LOS ANGELES -- For the past few years, it wasn't easy being John Ondrasik.
The one-man band known as Five for Fighting was faced with the unenviable task of following up a career-defining pop smash, 2000's "Superman (It's Not Easy)," which became an anthem of survival after the Sept. 11, 2001, terrorist attacks.
"I knew from day one that no matter what I wrote, considering what happened with 'Superman,' that it would never be another 'Superman,' and nor should it be," Ondrasik told AP Television News. "I sat at the piano and just spent a year writing songs again."
He can breathe easier now. Five for Fighting's latest, the contemplative ballad "100 Years," is skipping up the "Billboard" magazine Hot 100, currently at No. 35. The song, from the new Five for Fighting album, "The Battle for Everything" (Columbia), is an oddity: a bittersweet self-portrait with a sing-along hook.

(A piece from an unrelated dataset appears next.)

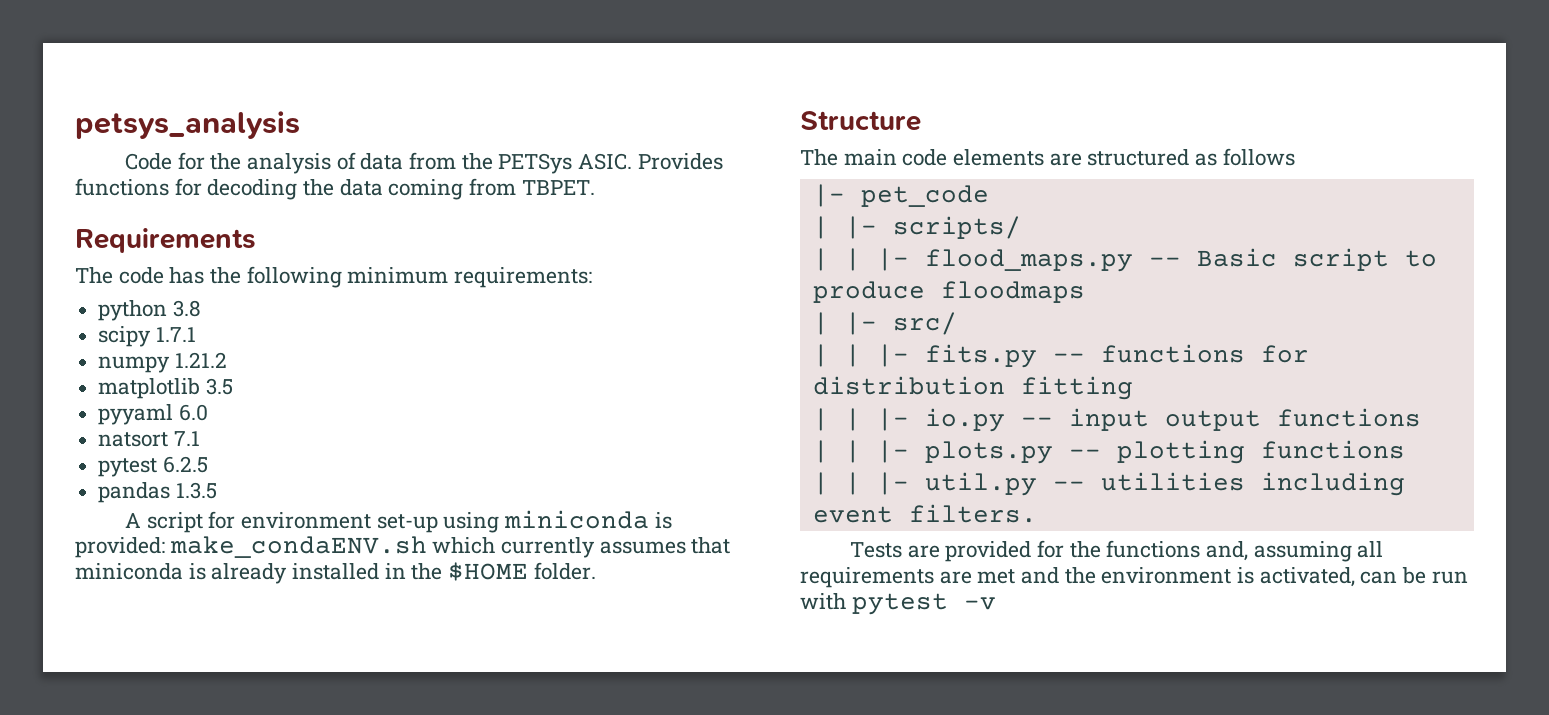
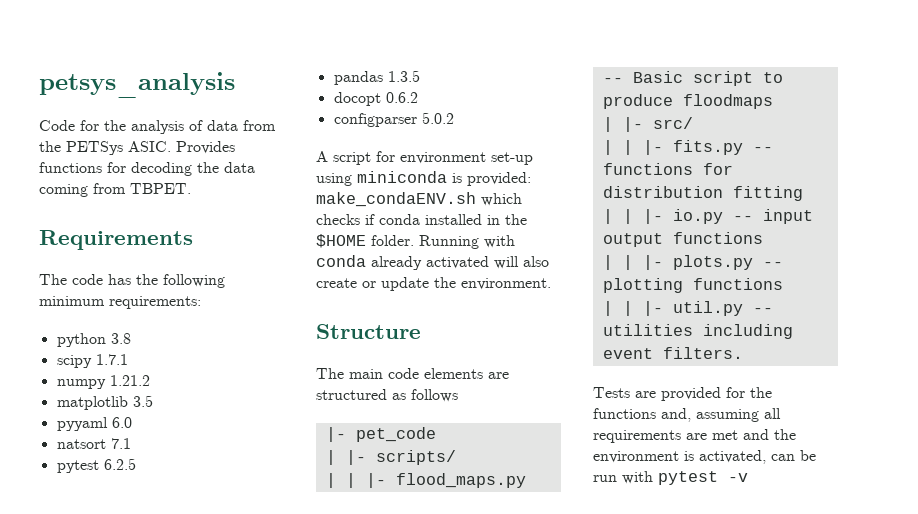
(217, 490) none -> [333,92,418,106] [333,112,454,127] // docopt 0.6.2 // configparser 5.0.2
[501,537,731,558] [75,563,288,584] currently assumes that miniconda is already -> [316,214,420,225] checks if conda
(596, 571) none -> [419,235,515,249] [316,255,549,270] [316,277,551,291] Running with conda already activated will also create or update the environment.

Ondrasik says that while he enjoyed breaking out with "Superman," success is even sweeter this go-around. As a Los Angeles native, he knows that such second acts are rare things indeed.
"I just hope I get to make another record," he says. "Every time I sit down to do this, my goal is to make another one. In the music business today, I don't think you can look past that. It's reality."
And I'm just going to try to write the best songs I can. And as long as people care to hear them, I'll keep doing it."